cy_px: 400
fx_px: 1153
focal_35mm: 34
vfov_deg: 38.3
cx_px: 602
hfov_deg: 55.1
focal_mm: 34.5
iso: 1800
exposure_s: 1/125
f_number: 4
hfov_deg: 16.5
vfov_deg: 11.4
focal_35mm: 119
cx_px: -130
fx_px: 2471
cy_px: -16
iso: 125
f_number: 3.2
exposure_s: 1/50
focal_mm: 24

--

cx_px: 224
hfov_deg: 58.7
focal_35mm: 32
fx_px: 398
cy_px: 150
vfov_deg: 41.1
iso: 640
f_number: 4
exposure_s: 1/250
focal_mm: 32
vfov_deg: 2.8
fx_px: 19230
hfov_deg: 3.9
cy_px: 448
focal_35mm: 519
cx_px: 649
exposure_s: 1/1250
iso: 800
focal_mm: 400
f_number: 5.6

--

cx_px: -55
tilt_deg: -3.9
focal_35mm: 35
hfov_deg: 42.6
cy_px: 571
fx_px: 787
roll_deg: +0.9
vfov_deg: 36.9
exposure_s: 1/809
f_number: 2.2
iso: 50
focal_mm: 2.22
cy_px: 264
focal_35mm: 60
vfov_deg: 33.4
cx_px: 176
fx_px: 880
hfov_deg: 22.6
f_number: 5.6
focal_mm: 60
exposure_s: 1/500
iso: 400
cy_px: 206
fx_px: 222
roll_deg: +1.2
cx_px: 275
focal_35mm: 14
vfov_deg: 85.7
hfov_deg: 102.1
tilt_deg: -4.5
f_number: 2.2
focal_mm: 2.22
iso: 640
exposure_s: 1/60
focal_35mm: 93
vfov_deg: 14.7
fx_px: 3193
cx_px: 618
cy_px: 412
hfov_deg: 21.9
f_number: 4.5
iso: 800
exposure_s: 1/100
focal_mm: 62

* Description of the task *
Look through the material above and print exactly the lines from the one containing "vfov_deg: 14.7" to the one containing "focal_mm: 62", both included, and nothing more.

* Written response *
vfov_deg: 14.7
fx_px: 3193
cx_px: 618
cy_px: 412
hfov_deg: 21.9
f_number: 4.5
iso: 800
exposure_s: 1/100
focal_mm: 62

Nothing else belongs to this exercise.